-- TEXT FOR ANALYSIS follows --

I wouldn’t go to Comic-Con with a knife at my back and a $1000 cash bribe in a brown paper bag. Except for noteworthy exceptions like Ant-Man, Avatar, portions of the 2014 Godzilla, Guardians of the Galaxy, the first two Captain America flicks and others I’m forgetting right now, the Comic-Con influence is the nexus of evil in the action-movie realm. ComicCon culture despises real-world thrills. Knowing as I do that real-world thrills (example: Han Solo dodging asteroids in The Empire Strikes Back) are the only kind that drill right into my nervous system and that nothing puts me to sleep like generic CG pigfucks in fantasy action flicks (example: the dino stuff in Jurassic World), there’s no choice but to despise ComicCon with every fibre of my being.
Seriously — Solo dodging asteroids in Episode V (a memory that is 36 years old now) feels like bare-bones, no-frills reality compared to the fake-itude and crap-itude that ComicCon product has come to represent in my head.

-- TEXT FOR ANALYSIS concluded --

REQUIRED TASKS:
A) From the text about Comic-Con and action movies, list the movies the writer names as noteworthy exceptions to the Comic-Con influence.
B) Resume the piece on Comic-Con and action movies after its last sentence.

-- PROVIDED INFORMATION follows --

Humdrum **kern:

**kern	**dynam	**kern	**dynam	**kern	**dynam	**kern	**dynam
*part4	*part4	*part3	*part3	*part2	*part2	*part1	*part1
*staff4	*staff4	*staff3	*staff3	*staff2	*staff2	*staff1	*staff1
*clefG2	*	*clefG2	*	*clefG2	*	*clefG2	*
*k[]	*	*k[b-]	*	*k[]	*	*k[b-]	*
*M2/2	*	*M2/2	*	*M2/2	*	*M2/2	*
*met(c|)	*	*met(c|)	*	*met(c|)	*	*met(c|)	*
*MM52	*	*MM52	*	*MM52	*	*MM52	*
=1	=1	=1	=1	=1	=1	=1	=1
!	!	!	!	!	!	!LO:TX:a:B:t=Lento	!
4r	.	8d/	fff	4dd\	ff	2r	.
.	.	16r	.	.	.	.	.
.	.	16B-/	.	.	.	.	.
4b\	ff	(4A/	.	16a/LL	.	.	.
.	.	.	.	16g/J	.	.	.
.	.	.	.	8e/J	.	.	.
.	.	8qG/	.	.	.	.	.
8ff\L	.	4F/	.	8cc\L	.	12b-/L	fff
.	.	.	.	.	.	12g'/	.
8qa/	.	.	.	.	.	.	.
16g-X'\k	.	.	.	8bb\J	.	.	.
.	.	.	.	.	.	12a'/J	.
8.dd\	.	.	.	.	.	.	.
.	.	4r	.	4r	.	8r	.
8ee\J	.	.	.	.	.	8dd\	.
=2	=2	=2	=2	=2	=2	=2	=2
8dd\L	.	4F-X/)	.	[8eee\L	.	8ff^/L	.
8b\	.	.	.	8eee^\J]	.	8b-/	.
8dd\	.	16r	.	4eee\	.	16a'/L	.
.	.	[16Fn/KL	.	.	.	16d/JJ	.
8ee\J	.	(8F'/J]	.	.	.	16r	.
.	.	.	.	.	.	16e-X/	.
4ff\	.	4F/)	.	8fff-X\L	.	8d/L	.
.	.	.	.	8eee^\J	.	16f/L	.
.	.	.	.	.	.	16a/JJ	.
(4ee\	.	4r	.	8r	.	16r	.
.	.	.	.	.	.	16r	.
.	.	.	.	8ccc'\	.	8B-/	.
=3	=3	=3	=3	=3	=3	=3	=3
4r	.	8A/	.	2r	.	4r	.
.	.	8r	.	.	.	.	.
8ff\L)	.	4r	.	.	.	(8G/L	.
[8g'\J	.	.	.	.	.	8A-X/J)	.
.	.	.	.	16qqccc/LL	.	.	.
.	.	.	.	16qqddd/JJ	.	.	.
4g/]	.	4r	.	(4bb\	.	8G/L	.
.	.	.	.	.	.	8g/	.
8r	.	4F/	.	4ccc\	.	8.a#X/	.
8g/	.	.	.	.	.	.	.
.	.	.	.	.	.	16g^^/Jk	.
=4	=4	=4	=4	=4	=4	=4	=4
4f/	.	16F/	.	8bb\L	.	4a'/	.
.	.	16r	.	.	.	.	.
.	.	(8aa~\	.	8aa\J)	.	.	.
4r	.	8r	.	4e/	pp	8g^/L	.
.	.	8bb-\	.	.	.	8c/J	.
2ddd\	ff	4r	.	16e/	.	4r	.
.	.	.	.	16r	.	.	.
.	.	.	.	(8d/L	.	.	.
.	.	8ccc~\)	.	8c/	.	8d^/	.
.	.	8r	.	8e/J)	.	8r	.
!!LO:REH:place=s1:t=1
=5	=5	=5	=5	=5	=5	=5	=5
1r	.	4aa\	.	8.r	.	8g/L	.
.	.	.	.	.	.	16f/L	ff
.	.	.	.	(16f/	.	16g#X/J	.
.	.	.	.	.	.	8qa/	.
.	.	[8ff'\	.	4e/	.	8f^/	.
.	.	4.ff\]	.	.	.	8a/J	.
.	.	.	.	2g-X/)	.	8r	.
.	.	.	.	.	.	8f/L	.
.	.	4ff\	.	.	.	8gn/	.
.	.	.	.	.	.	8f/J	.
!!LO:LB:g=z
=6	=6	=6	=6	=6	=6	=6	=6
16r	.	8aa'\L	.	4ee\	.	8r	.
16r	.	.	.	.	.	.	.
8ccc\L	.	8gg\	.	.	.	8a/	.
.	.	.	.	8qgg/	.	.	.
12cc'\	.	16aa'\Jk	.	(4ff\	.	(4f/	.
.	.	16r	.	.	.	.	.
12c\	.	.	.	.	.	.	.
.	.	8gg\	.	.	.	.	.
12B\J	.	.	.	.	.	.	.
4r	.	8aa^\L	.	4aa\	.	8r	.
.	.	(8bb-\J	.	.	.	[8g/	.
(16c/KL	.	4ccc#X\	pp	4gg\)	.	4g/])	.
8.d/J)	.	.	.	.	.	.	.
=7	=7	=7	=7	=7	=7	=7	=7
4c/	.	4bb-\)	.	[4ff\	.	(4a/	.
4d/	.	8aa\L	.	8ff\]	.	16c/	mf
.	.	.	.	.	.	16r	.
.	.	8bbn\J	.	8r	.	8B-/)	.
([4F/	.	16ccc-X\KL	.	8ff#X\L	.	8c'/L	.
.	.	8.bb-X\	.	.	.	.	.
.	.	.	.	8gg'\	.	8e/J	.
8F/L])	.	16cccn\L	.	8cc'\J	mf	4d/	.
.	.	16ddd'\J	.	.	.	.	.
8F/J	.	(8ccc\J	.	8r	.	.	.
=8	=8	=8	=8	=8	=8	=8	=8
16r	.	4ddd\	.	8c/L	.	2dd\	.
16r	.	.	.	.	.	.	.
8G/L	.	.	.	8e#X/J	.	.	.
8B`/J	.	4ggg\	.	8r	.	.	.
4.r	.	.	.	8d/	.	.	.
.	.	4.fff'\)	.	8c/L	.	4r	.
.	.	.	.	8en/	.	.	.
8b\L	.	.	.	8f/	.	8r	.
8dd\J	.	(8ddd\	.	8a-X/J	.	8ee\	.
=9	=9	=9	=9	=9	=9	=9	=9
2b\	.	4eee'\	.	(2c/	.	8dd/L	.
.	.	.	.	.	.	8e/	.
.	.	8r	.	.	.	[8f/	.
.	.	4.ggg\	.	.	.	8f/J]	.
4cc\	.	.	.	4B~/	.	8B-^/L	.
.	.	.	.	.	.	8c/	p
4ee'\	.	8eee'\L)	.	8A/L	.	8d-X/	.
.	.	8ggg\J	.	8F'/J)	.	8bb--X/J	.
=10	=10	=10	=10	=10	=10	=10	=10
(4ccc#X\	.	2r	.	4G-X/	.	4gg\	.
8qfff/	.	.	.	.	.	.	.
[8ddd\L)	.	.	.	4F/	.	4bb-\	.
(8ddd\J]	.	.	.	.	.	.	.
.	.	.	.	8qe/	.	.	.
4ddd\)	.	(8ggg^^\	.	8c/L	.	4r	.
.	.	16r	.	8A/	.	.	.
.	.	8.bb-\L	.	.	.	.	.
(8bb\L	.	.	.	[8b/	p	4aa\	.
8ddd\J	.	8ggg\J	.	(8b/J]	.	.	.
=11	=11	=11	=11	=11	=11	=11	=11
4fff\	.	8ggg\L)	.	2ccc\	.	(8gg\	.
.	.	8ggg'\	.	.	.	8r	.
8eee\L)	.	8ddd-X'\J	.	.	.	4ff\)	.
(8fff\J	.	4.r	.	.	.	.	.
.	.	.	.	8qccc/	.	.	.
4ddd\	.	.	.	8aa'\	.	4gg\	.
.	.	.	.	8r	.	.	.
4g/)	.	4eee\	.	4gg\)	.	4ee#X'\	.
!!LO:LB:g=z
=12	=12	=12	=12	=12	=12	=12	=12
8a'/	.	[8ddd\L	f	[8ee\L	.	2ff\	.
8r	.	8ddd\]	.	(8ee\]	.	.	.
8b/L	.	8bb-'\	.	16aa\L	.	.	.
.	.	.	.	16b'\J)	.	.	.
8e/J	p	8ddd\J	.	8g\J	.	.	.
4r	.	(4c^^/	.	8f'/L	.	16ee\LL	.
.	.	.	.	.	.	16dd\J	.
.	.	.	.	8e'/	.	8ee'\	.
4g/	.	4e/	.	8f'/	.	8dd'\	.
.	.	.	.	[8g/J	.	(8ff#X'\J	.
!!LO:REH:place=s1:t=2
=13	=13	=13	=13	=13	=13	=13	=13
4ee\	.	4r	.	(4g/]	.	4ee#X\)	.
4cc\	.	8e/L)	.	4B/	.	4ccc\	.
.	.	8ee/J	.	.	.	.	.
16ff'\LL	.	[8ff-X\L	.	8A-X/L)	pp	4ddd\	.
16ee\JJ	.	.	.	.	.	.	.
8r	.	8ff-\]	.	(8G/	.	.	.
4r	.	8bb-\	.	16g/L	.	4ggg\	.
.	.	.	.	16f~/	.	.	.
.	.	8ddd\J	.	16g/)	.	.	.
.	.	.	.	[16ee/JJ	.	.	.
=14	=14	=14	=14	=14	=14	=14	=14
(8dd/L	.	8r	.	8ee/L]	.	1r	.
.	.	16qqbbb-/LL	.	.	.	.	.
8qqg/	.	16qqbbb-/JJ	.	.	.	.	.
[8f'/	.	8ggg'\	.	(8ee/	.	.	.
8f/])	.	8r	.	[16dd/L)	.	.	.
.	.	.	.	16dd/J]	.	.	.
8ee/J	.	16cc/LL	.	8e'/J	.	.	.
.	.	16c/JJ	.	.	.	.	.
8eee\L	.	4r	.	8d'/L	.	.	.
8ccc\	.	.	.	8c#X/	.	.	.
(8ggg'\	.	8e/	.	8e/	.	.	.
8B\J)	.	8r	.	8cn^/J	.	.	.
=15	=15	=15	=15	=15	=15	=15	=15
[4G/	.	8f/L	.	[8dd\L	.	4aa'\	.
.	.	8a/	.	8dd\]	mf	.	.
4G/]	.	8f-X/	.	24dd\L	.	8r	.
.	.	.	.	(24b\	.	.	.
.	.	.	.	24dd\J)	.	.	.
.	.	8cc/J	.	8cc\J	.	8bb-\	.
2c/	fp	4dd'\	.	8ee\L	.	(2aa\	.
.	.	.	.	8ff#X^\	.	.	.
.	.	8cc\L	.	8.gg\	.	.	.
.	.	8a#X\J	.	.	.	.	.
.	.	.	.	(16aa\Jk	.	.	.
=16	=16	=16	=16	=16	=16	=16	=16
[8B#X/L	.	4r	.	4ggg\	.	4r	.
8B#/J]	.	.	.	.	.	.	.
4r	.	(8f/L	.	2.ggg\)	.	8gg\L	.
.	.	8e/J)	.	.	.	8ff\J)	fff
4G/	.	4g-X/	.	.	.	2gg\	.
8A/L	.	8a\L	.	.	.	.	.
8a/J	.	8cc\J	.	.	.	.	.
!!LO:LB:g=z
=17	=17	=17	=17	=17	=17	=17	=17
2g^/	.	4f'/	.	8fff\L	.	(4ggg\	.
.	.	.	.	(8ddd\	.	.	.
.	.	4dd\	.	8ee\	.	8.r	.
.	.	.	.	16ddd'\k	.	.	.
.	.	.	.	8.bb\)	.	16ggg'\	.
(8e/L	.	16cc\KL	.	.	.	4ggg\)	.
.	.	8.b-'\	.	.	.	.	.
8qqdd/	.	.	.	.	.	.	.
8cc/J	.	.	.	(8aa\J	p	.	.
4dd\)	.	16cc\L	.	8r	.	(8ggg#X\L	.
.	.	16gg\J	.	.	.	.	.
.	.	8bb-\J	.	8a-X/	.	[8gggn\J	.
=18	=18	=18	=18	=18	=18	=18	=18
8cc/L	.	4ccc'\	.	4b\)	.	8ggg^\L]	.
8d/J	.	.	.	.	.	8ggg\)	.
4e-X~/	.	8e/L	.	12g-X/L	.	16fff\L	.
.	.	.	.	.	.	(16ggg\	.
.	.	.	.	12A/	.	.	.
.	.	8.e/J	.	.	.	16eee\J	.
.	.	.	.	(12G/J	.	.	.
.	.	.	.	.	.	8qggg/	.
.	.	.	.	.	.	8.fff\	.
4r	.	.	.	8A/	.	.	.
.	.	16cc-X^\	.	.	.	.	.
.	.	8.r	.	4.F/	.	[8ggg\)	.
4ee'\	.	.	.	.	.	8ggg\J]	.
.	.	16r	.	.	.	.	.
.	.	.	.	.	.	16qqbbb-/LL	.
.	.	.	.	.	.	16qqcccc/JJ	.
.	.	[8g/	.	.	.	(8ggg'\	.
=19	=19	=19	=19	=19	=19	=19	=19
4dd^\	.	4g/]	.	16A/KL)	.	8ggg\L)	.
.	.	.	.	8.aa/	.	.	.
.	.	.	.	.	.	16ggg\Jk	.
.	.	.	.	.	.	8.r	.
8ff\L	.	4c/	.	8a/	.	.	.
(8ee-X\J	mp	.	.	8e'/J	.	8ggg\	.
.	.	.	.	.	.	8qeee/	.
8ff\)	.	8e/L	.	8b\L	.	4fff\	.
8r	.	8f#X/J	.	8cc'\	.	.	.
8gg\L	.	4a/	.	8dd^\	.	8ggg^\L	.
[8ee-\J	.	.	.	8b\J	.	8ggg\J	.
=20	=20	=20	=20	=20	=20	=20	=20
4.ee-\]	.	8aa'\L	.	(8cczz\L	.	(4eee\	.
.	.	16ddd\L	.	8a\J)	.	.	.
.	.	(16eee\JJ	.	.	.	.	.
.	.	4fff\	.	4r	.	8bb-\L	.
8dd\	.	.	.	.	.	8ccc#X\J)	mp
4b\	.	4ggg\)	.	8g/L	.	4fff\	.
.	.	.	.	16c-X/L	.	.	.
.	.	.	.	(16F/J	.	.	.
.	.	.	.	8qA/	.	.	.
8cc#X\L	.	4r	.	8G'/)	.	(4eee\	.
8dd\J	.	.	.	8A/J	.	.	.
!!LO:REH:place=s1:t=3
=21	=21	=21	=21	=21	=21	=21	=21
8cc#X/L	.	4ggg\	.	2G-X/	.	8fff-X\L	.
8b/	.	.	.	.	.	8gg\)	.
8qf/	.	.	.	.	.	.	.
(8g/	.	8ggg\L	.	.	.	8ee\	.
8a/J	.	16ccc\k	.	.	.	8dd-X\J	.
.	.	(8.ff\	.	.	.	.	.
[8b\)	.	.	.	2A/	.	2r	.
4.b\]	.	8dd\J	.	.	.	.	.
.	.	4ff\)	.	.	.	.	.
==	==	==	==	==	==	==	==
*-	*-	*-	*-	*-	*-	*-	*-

-- PROVIDED INFORMATION concluded --

EXPECTED OUTPUTS:
A)
- Ant-Man
- Avatar
- portions of the 2014 Godzilla
- Guardians of the Galaxy
- the first two Captain America flicks

B)
Comic-book/superhero/fantasy/CG/fanboy culture has obviously been good for Hollywood’s bottom line from time to time, but it’s been poisonous in terms of its formulaic reliance and suffocating repetitions, and the general dilution of the influences and traditions of 20th Century dramas, spectacles, comedies and action films. The ComicCon mentality is a sworn enemy of the actual realities of life on the planet earth, which is to say recreations of same for centuries, going back to the time of Shakespeare. ComicCon-ers are the aesthetic locusts of our time — the dustbowl drought visited upon potentially fertile cinema.